**Page excerpt:**
RESURRECTING DINOSAURS
Does the discovery of their cells – and possibly even DNA – mean we stand a chance of bringing these long-lost beasts back to life?
WORDS HAYLEY BIRCH
© Getty
Staring at the screen in the darkened theatre of the visitor centre, Dr Ellie Sattler shakes her head and whispers, “Palaeo-DNA, from what source? Where do you get 100-million-year-old dinosaur blood?” We all know the scene. It’s ‘the science bit’ in Jurassic
Park – the part apparently so convincing that it’s led science-fiction fans the world over to wonder why we can’t just patch together a dinosaur via the miracle of cloning. And wonder we might because, as it turns out, 100-million-year-old dinosaur blood may not be impossible to come by.

**Dataset content:**
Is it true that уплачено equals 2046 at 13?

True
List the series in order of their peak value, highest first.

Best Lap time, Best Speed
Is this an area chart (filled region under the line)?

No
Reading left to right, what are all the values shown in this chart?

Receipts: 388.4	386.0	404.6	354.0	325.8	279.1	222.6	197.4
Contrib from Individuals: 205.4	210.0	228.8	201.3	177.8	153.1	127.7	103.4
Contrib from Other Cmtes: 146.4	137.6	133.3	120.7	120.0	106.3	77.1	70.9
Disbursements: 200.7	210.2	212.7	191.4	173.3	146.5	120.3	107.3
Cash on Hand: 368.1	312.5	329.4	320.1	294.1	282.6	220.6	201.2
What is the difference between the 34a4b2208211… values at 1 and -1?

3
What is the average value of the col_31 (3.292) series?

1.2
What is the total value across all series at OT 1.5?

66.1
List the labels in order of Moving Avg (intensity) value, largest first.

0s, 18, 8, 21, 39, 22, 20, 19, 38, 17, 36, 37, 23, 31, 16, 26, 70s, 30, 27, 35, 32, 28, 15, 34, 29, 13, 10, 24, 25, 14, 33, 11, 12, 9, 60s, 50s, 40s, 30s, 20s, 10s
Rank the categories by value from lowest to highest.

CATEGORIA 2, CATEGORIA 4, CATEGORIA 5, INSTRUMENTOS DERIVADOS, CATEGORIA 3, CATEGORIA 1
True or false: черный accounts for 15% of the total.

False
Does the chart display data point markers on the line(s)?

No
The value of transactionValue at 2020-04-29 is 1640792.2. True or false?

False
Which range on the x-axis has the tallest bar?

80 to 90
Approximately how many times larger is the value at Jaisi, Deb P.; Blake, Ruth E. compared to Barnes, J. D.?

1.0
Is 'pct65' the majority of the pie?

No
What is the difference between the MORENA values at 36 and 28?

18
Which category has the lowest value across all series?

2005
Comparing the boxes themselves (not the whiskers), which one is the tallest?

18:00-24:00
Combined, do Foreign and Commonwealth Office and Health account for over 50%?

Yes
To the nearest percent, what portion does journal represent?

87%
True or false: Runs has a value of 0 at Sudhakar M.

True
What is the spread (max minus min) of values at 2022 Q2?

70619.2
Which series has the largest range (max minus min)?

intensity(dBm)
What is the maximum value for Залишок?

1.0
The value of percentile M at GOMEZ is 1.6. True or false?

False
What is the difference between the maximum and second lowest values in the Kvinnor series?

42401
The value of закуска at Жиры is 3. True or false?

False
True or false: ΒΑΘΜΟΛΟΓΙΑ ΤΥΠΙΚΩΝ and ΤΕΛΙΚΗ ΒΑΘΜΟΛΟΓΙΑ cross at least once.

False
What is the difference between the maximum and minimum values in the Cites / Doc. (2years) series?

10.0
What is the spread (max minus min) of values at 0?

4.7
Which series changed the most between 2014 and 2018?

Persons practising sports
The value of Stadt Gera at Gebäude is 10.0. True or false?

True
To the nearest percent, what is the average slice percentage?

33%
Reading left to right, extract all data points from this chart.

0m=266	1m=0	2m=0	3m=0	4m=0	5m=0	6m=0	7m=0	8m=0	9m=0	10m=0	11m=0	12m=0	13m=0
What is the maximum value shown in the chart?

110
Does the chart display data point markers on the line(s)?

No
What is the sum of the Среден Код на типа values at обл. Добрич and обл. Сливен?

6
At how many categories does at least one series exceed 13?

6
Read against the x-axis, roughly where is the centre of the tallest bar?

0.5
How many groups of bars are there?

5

**Work instruction:**
Continue the article on bringing dinosaurs back to life, starting after its last sentence. The records have nothing to do with what is asked here.

**Written response:**
Since before Jurassic Park, Mary Schweitzer, a palaeontologist at North Carolina State University, has been finding traces of blood in the fossilised bones of dinosaurs. Textbooks tell us that blood and bone cells decay too readily to be found in the fossil record. But in 2005 in the journal
Science, Schweitzer published pictures showing what looked like blood vessels and bone cells in the leg bone of a Tyrannosaurus rex. “We had all this soft tissue that was consistent with blood and bone cells in every way,” says Schweitzer.
“I knew it completely went against what I had been taught.”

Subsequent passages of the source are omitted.